Update: In the first answer below, kimchee lover gives two examples of a discrete $X$ in which the decomposition fails. This is a helpful start, but I'm particularly interested in settings where the support set of $X$ is fairly rich. I'd be very happy with a characterization that applies to continuously distributed $X$ even if one cannot say something in general for discrete RVs.

Answer 1

Not always. Suppose $P(X=\nu)=1$, where $\nu$ is a constant, different from $\mu;$ in other words $F=\delta_\nu.$ Since $F$ is an extreme point in the space of probability measures, both $G$ and $H$ must equal $F$. But the expectation of $G$ is then wrong.

More elaborately, let $F= (\delta_0 + \delta_1)/2$ put half its mass at $0$ and half at $1$. Then $G$ and $H$ must also be supported on $\{0,1\}$, and hence $P(Y=1) = \mu$ and thus $P(Y=0)=1-\mu$. Already we know that $\mu$ must satisfy $0\le\mu\le1$. Similarly, $P(Z=1)$ must then solve $1/2 = p\mu + P(Z=1)$ which implies $$0 \le \frac{1/2-\mu p}{1-p} \le 1.$$

If I can think of a simple condition involving $F$, $p$, and $\mu$ alone, allowing a decomposition, I'll post it.

ADDED 2 hours later.

Suppose $F$ is continuous, with support $\mathbb R$. Since $F$ is a non trivial mixture of $G$ and $H$, we have $G\ll F$ and $H\ll F$, and thus $G$ and $H$ have Radon-Nikodym derivatives with respect to $F:$ call them $\gamma$ and $\eta$. The desired decomposition thus requires $p\gamma(x) +(1-p)\eta(x)=1$ for almost all (w.r.t. $F$) values of $x$, and $\int_{\mathbb R} \gamma(x) F(dx)=\int_{\mathbb R} \eta(x) F(dx) = 1$ and $\int_{\mathbb R} x \gamma(x) F(dx)=\mu$. And, of course, $\gamma(x)\ge 0$ and $\eta(x)\ge 0$, for almost all $x$.This is, in a sense, a linear programming problem (or feasibility problem). The unknown function $\eta$ can be eliminated from this setup by noting that given $\gamma$, we find $\eta=(1-p\gamma)/(1-p)$, and the non-negativity constraint on $\eta$ can be transferred to $\gamma$ by requiring $0\le \gamma(x) \le 1/p$.
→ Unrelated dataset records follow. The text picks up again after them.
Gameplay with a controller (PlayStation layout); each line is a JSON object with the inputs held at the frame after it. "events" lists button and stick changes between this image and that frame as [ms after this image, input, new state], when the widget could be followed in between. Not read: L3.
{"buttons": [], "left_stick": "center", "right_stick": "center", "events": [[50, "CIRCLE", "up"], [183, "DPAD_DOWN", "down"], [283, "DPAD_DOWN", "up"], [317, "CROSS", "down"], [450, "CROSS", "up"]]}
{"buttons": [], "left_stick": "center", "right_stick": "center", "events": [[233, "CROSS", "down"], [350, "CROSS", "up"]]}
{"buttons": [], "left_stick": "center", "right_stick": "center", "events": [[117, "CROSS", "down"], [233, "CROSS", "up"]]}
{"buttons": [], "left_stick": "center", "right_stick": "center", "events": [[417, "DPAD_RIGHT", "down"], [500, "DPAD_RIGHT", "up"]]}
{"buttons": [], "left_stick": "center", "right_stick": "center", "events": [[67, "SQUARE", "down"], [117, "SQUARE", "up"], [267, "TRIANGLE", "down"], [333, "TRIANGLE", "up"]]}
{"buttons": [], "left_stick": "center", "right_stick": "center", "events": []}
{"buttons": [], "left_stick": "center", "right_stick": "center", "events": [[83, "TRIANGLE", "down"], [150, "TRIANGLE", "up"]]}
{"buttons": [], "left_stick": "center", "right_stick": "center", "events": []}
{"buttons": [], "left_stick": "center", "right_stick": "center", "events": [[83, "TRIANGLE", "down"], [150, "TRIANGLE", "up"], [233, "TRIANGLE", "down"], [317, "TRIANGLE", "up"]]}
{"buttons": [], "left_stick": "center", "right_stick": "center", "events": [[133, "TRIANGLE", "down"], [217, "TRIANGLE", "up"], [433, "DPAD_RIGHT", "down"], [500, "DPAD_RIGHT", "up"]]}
I think the following sketch shows when such a $\gamma$ exists. For each $t\in [0,1-p]$ let $A(t) = F^{-1}(1-p-t)$ and $B(t) = F^{-1}(1-t)$. Thus, $p$ of $X$'s mass lies between $A(t)$ and $B(t)$, and $t$ of the mass lies above $B(t)$. Now consider the decreasing function $m(t) = \int_{A(t)}^{B(t)} x F(dx)/p$. If $\mu = m(t)$ for some $t$, we are done: let $\gamma=I_{[A(t),B(t)]}/p$. If there is no such $t$, I think the problem is infeasible. Which could happen if $\mu$ is too big.